The politics of peace
The commission of inquiry was ordered by the new governor, Matawalle. He came to power in an electoral fluke in 2019 – awarded victory by the Supreme Court on a technicality after losing the actual ballot.
Matawalle has relaunched the mismanaged amnesty programme – this time promising cows rather than cash for every AK-47 returned. He has also ordered the disarming of the vigilantes, and pledged support to Fulani communities through a federal government initiative aimed at settling pastoralists on land reserves and then bringing in development services.
The Fulani men in the MACABAN office in Tsafe believe Matawalle is sincere but recognise that success is far from guaranteed. “Politics is the problem,” said Muhammed, the finance secretary, referring to the widespread perception that the opposition will work to frustrate the governor – to boost their electoral chances in 2023.

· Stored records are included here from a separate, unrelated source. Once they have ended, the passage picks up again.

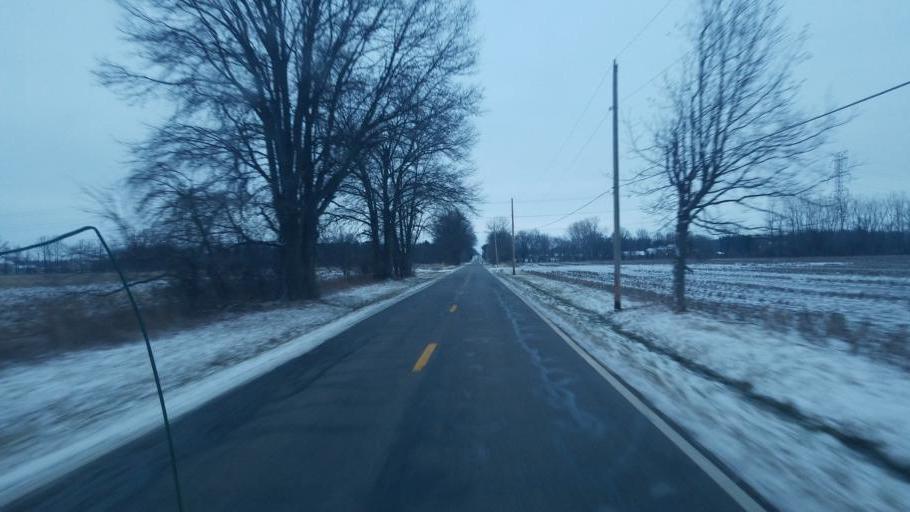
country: US
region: Ohio
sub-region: Delaware County
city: Sunbury
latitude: 40.1876
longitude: -82.8362
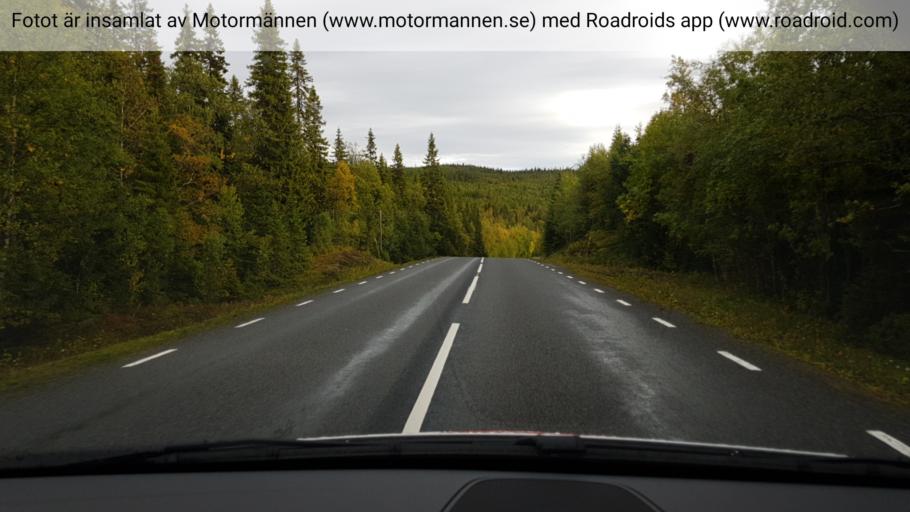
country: SE
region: Jaemtland
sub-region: Are Kommun
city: Are
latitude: 63.4961
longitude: 13.1752
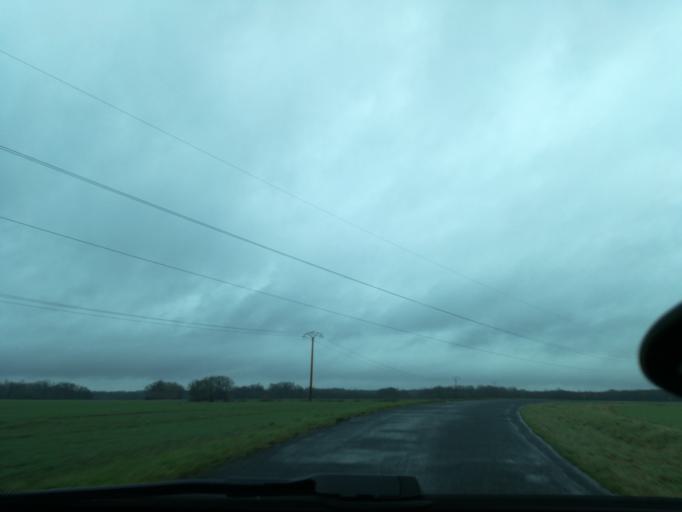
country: FR
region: Lorraine
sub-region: Departement de la Meuse
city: Revigny-sur-Ornain
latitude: 48.8451
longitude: 5.0495
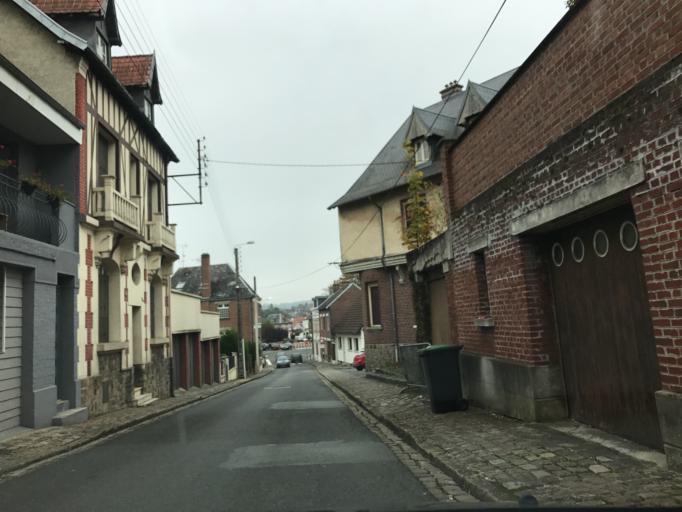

“What protection do they have when the nearest police post is miles away – and the police themselves have been penetrated by the bandits?”
Hausa communities are even more wary – worried that in granting amnesties the governor may be rewarding men responsible for mass killings. “They [the government] are underestimating the gravity and scale of the problem,” said Rufa’i, the academic.
Yet Matwalle can point to some early success – it was “repentant” bandits that helped negotiate the release of the Kankara schoolboys.
Amnesty on its own is not enough, argues Chitra Nagarajan, who investigated the violence in Zamfara in a study last year.
"You need proper DDRR (disarmament, demobilisation, rehabilitation and reintegration) processes, and to build social cohesion and transitional justice that allows communities to reconcile and heal,” she told TNH – although it’s unclear if the state government really has the capacity to deliver this.
There are some quick wins the governor could implement to ease the grievances of both communities, including the restocking of stolen herds and returning land to the dispossessed, which would help calm frustrations and build confidence – but time is running out.
This is the year the state government “must deliver” on its promises to stop Zamfara’s collapse, said Anka, the analyst: “We simply have to find a way out of this criminality before it’s too late.”